Given passage:
==========

The Founder Of Mother’s Day Hated What The Holiday Became

From Huffington Post:  http://www.huffingtonpost.com/2014/05/08/anna-jarvis-mothers-day_n_5282952.html

By
05/08/2014

The founder of Mother’s Day wouldn’t have wanted you to buy those flowers for mom. Or that card. Or those chocolates. In all likelihood, she wouldn’t have wanted you to celebrate the holiday at all.

The fact that we will collectively spend nearly $20 billion on moms this year probably would have caused Anna Jarvis, the founder of Mother’s Day, to throw her lunch on the floor like she reportedly did in the early 1900s, when she found out that a department store in Philadelphia was offering a Mother’s Day special, according to Mental Floss.

Jarvis — a West Virginia woman who didn’t even have children of her own, according to History.com — came up with the idea for a Mother’s Day holiday, organizing the first celebration at a Methodist church in 1908. Annoyed that most American holidays were dedicated to honoring male achievements, Jarvis started a letter-writing campaign to make it a national holiday, involving wearing a white carnation, visiting your mother and maybe going to church.

==========

Source material:
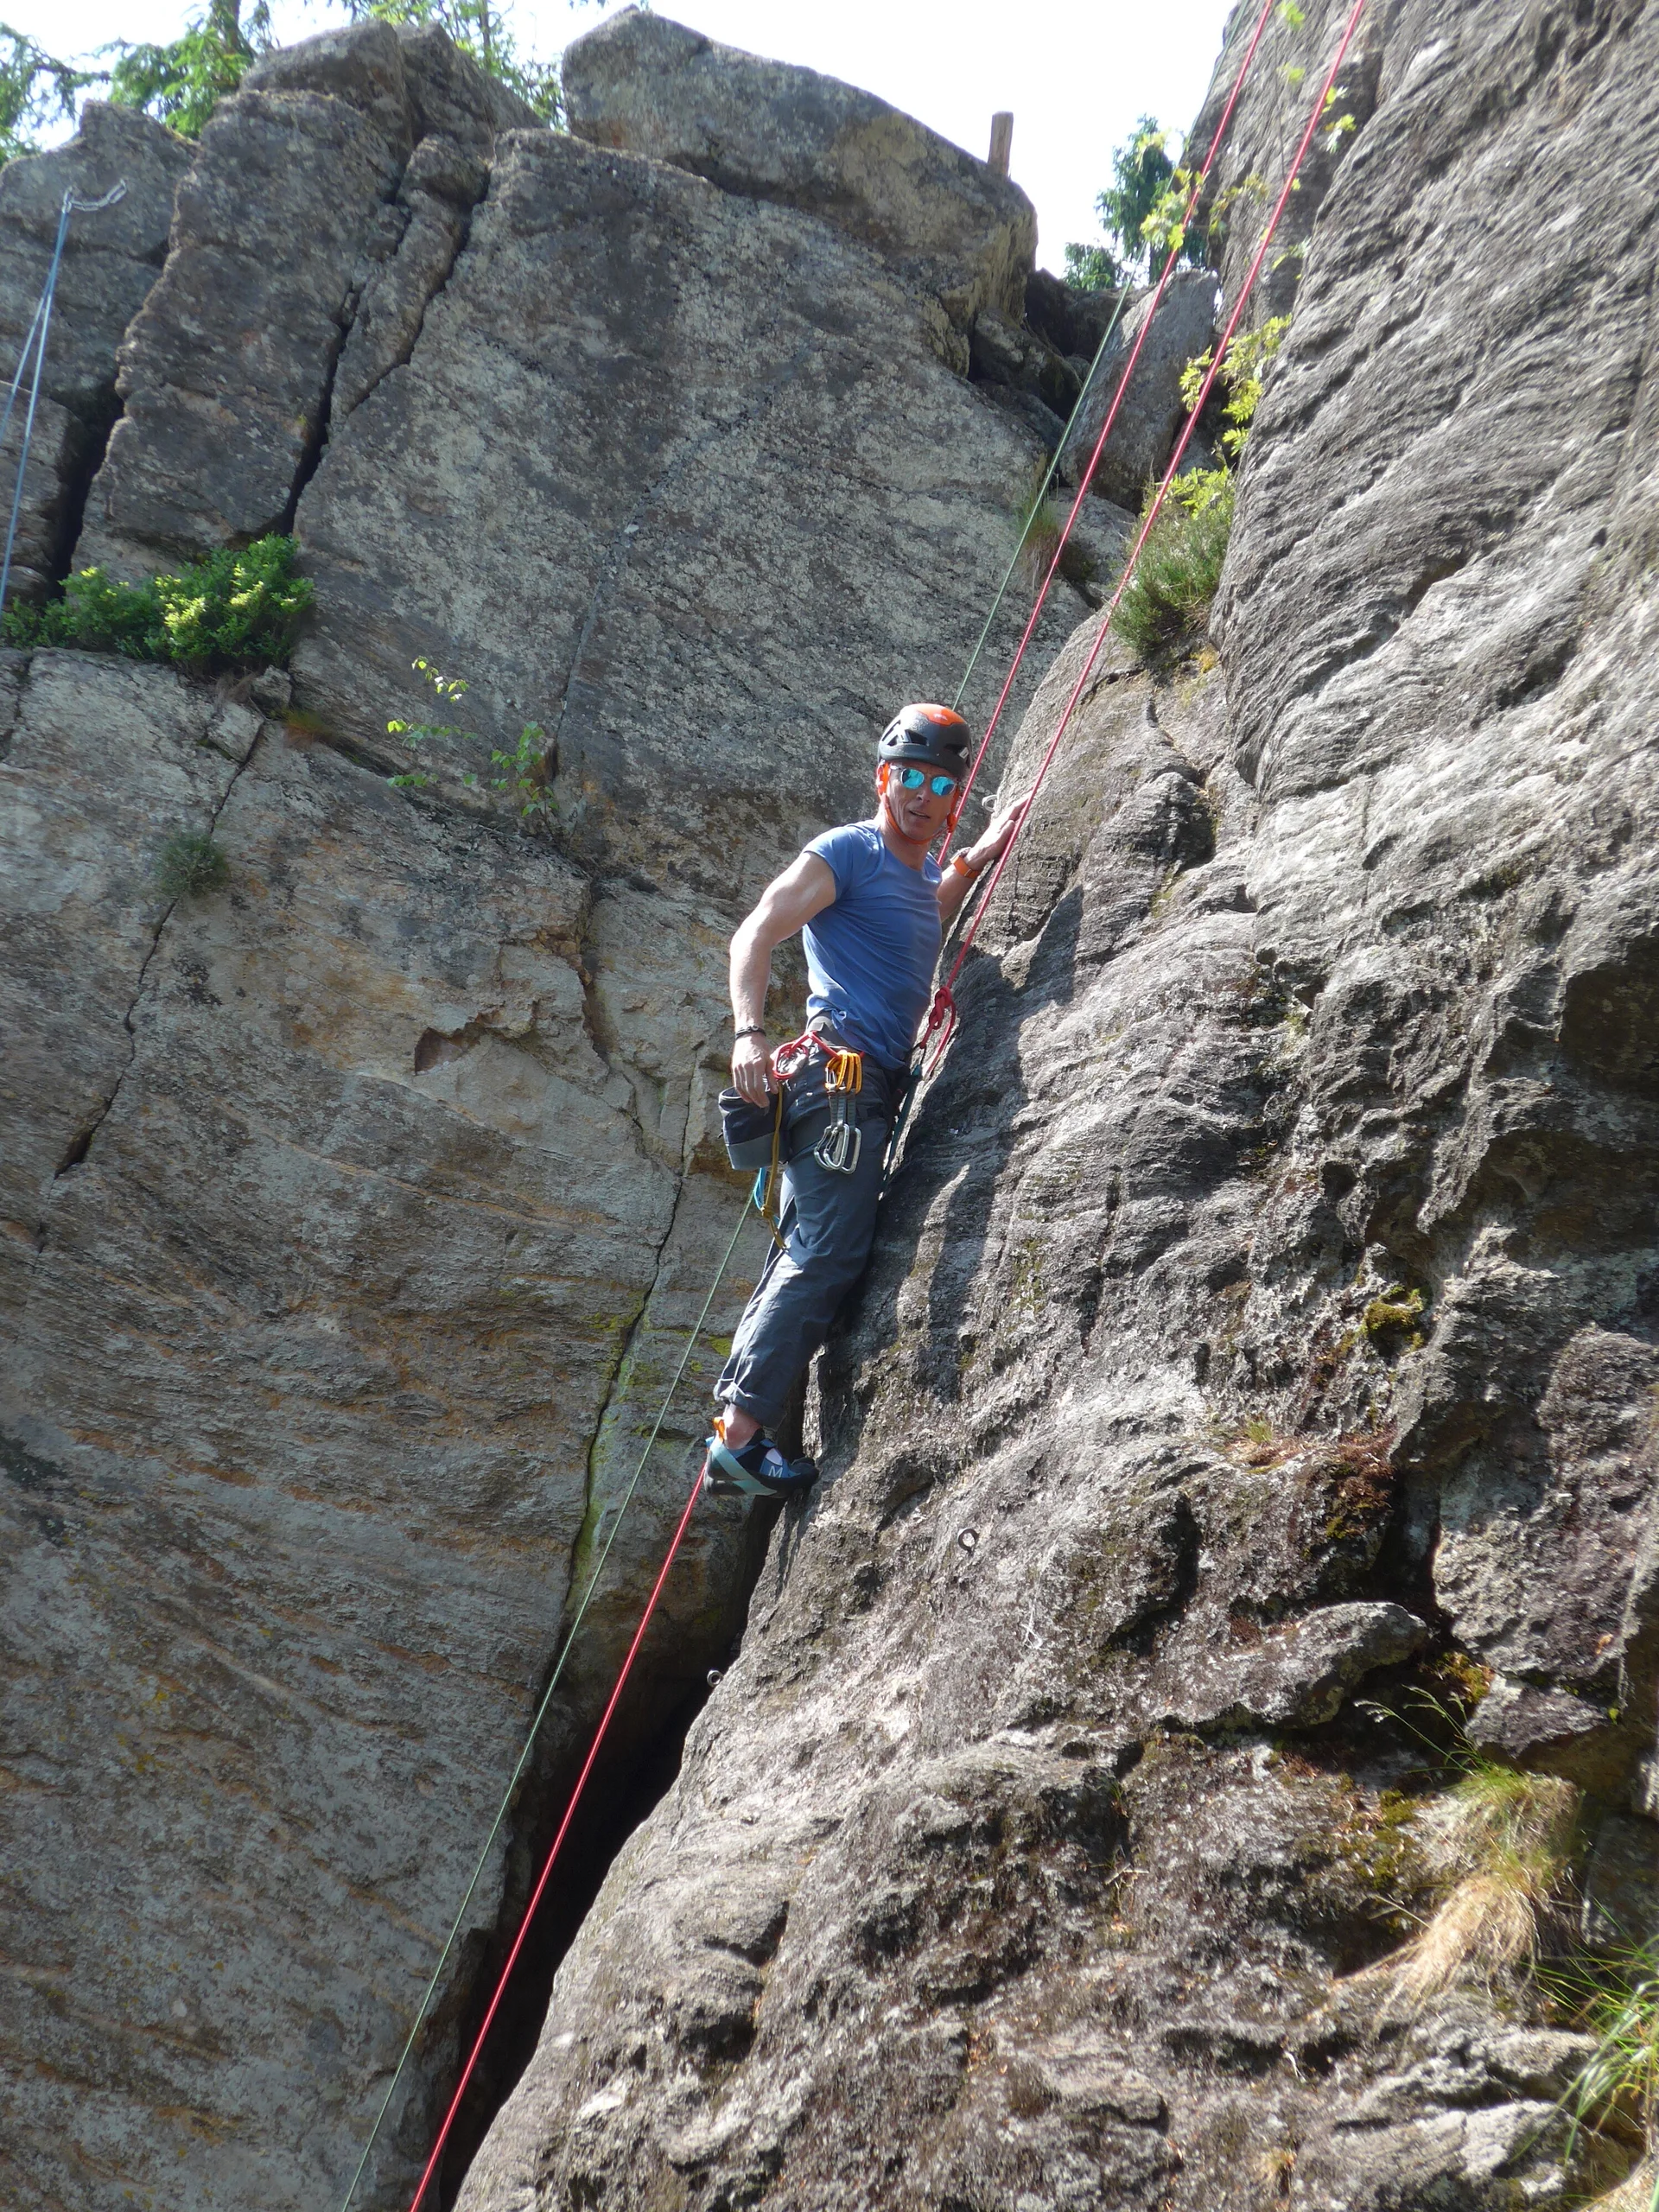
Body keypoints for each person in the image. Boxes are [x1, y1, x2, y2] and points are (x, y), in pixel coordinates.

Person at [704, 702, 1027, 1496]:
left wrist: (974, 859)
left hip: (861, 1088)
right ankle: (740, 1438)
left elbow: (918, 919)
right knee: (827, 1253)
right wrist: (748, 1034)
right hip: (837, 1081)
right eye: (909, 776)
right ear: (883, 778)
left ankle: (739, 1426)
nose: (922, 794)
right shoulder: (847, 851)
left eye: (941, 784)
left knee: (805, 1248)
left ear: (955, 799)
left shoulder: (914, 876)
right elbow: (755, 933)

==========

Check your understanding:
[1] According to the Mother's Day article, in what year was the first celebration organized, and where was it held?
[2] Please carry the article on Mother's Day's founder forward from its last sentence.

Responses for each task:
[1] In 1908, at a Methodist church.

[2]
Her campaign worked, but not in the way she hoped: She never wanted Mother’s Day to be the commercial holiday it quickly came to be. (Although maybe she should have thought twice about getting financing for the first celebration from the owner of Wanamaker’s, a major department store at the time.)

Soon after Congress made Mother’s Day an official holiday in 1914, Jarvis was actively campaigning against it, leveling harsh criticism against florists, candy makers, greeting-card companies and anyone else looking to make a buck off the holiday.

A 1924 story published in the Miami Daily News and Metropolis detailed Jarvis’s distaste for what Mother’s Day had become. It pretty much comes down to this:

Consumerism stinks.

“Commercialization of Mother’s Day is growing every year,” says she. “Since the movement has spread to all parts of the world, many things have tried to attach themselves because of its success.”

Florists are the worst.

“The red carnation has no connection with Mother’s Day. Yet florists have spread the idea that it should be worn for mother who has passed away. This has boosted the sale of red carnations.”

Candy makers are also the worst.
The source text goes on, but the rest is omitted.